Denny got home before Josh and Stu did, lifting the lid to the soup pot and all but drooling into it. “I think it’s going to snow,” he said, spooning some soup into a mug and leaning back against the counter.

I turned down the radio. “Well, at least Stu had decent weather for her move.” My antennae told me that Denny wanted to talk—but I didn’t think it was about the weather.

He finished the soup appetizer and set the mug down, still leaning against the counter. “Carl Hickman surprised me today.”

“Uh-huh. Me too. Last Saturday he was acting like a jerk.Today he’s all hard work. Go figure.” I sliced some French bread, and got out the butter and garlic.

“Yeah. Thought about it all the way home. And I realized something . . .”

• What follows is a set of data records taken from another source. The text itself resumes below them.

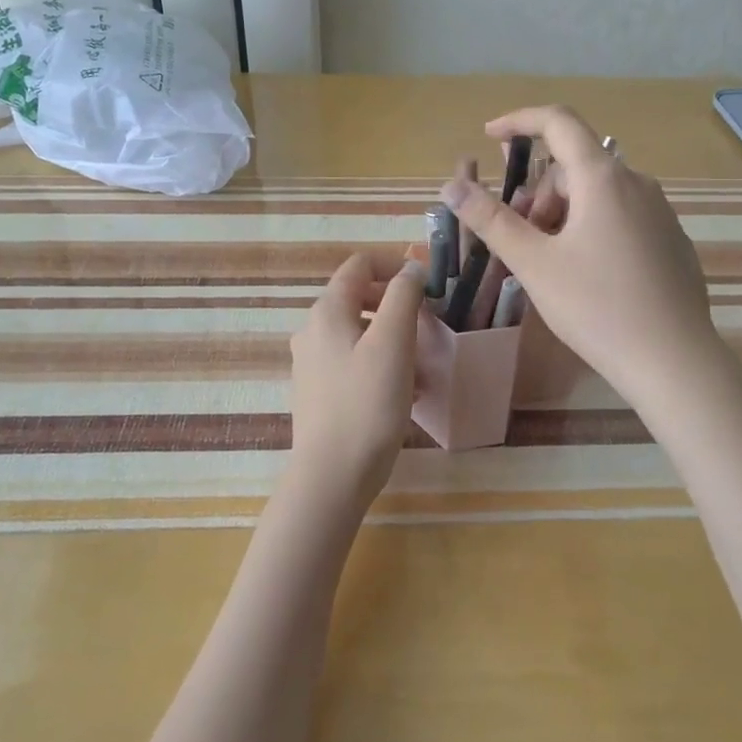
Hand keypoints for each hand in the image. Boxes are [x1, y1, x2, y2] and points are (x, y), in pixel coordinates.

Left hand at [287, 252, 426, 509]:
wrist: (332, 476)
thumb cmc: (367, 403)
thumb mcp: (393, 342)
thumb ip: (402, 296)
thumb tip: (410, 268)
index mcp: (327, 311)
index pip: (359, 265)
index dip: (395, 266)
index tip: (428, 287)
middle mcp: (312, 330)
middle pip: (359, 298)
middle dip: (397, 307)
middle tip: (429, 326)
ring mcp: (312, 363)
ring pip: (360, 333)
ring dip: (394, 339)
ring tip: (423, 367)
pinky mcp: (319, 391)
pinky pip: (355, 362)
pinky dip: (382, 365)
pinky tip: (406, 393)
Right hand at [443, 106, 724, 407]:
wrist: (674, 360)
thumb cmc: (597, 307)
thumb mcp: (534, 264)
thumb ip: (491, 220)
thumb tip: (452, 185)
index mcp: (602, 178)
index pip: (558, 121)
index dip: (519, 121)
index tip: (490, 137)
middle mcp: (636, 183)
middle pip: (574, 167)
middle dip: (538, 194)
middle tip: (520, 241)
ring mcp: (659, 211)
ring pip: (597, 194)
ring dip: (563, 214)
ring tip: (551, 264)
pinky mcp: (670, 239)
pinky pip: (620, 215)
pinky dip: (591, 228)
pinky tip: (588, 277)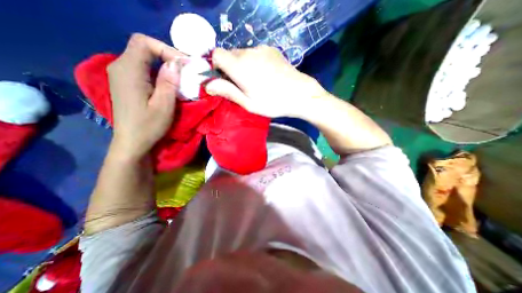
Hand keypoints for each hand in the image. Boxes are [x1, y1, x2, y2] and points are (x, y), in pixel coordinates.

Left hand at [106, 33, 186, 158]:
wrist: (132, 142)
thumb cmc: (149, 126)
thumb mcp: (164, 105)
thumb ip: (169, 82)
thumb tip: (176, 63)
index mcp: (128, 71)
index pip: (143, 42)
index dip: (166, 49)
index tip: (184, 64)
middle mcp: (120, 67)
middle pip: (143, 48)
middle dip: (167, 55)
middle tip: (186, 70)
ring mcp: (121, 75)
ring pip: (144, 58)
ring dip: (165, 64)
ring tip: (181, 77)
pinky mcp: (127, 83)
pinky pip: (144, 68)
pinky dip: (159, 71)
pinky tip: (169, 83)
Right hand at [205, 45, 324, 116]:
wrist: (300, 94)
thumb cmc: (273, 103)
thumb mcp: (249, 103)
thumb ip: (228, 92)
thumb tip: (208, 85)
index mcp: (240, 66)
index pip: (216, 54)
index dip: (215, 66)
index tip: (223, 79)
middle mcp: (249, 52)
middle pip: (229, 54)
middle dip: (229, 67)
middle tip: (240, 84)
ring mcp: (262, 49)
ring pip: (242, 53)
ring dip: (241, 64)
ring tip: (254, 81)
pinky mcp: (271, 50)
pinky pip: (255, 52)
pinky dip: (253, 61)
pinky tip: (264, 74)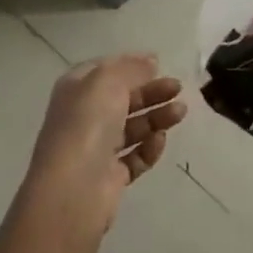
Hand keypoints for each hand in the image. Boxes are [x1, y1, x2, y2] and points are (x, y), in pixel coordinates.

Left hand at [24, 54, 186, 233]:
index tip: (158, 64)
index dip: (131, 65)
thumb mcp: (108, 81)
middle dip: (152, 91)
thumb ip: (131, 68)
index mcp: (76, 90)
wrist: (72, 190)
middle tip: (177, 88)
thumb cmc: (87, 124)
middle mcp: (85, 117)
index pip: (106, 71)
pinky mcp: (110, 177)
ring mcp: (97, 149)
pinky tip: (160, 140)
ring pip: (134, 127)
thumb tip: (150, 62)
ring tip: (180, 112)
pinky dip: (150, 148)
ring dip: (157, 117)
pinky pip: (136, 157)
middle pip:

I checked to see if the oven had reached 400 degrees yet, then wrapped the garlic bread in aluminum foil for its trip into the oven. “Realized . . . ?”

“He said Stu called him, said she needed help moving. Funny thing, I probably wouldn’t think to ask Carl Hickman if I needed help. Too busy trying to think of ways to help him. But I should have known . . .” Denny’s brow furrowed.

I stood there with the oven door open, the heat making a clean getaway. “Known what?”

“Guys don’t want to be helped. They want to be needed.”